# Solved: Steam: How to recieve a gift?



## hoizard75 (May 28, 2008)

when i click on the link, it gives me this,









I don't want to waste my friend's money =[


----------



## Spandexer (Dec 1, 2004)

You did install the STEAM client first, yes? Did it install okay with no problems?


----------



## Courtneyc (Dec 7, 2003)

Install Steam on your system. You can get the program at http://store.steampowered.com/about/. It doesn't cost anything.

Create an account. When It asks for your email, use the same email account that you received the gift from.

Click on the bottom link in the email. It will have you log into your account. When you do, the gift will appear in "My Games" inside the Steam console. Your friend will also get a message back that you received the gift. (Note that, until you accept the gift, your friend can rescind the gift and give it to someone else.)

By the way, when you start Steam, and see the gift in My Games, right-click on it and select download. Then you will be able to play the game.

Courtney


----------



## hoizard75 (May 28, 2008)

ugh im not stupid, i already have steam.


----------



## DevilRat (Nov 8, 2006)

Is the email address you received the message on the same one your steam account is attached to?


----------



## hoizard75 (May 28, 2008)

indeed


----------



## DevilRat (Nov 8, 2006)

Then you should get a pop up message when you open up the steam console, telling you that you have a gift. If you don't get the pop up, you can click on "games" at the top, not the My Games tab, and go to "manage gifts & guest passes." That should take you to your gift and let you activate it.


----------



## hoizard75 (May 28, 2008)

but i do not get a popup message, that is the problem. it wont activate online.


----------



## DevilRat (Nov 8, 2006)

Did you got to the "manage gifts & guest passes" section under "Games" at the top of the Steam console?


----------



## hoizard75 (May 28, 2008)

yes.... but nevermind i figured out the problem for myself, i used someone elses laptop


----------

(PROVIDED DATA)
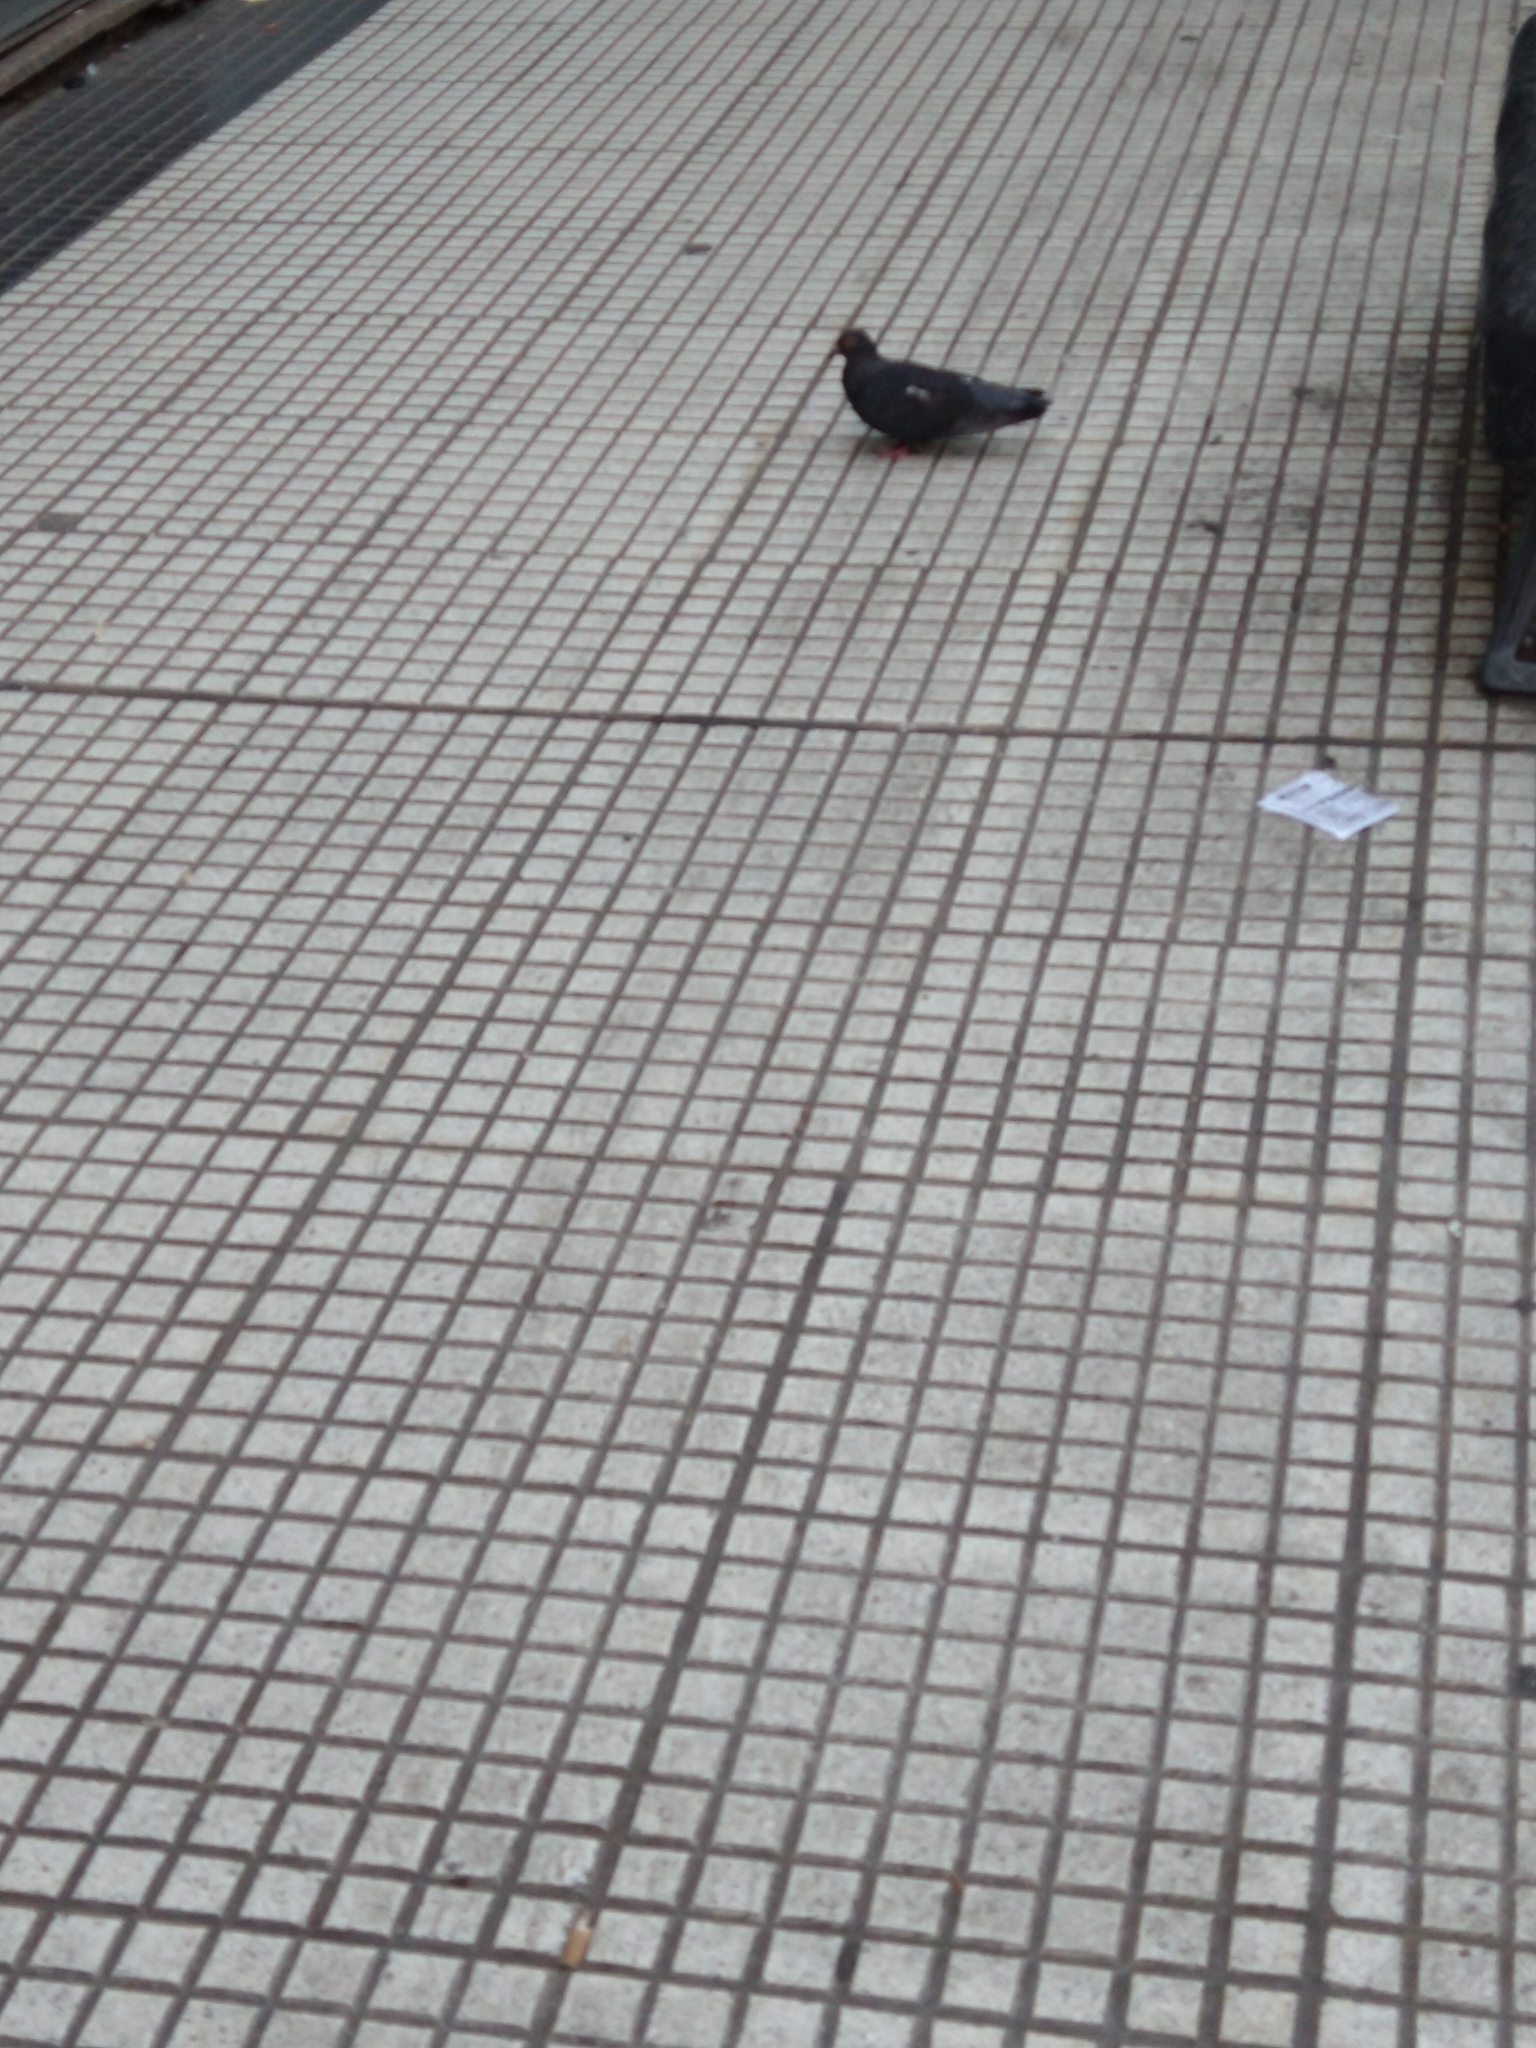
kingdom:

(TASK STATEMENT)
In the Steam gift thread, where in the Steam console does the gift appear after logging in through the bottom link in the email?

(RESPONSE TO THIS TASK)
In "My Games" inside the Steam console.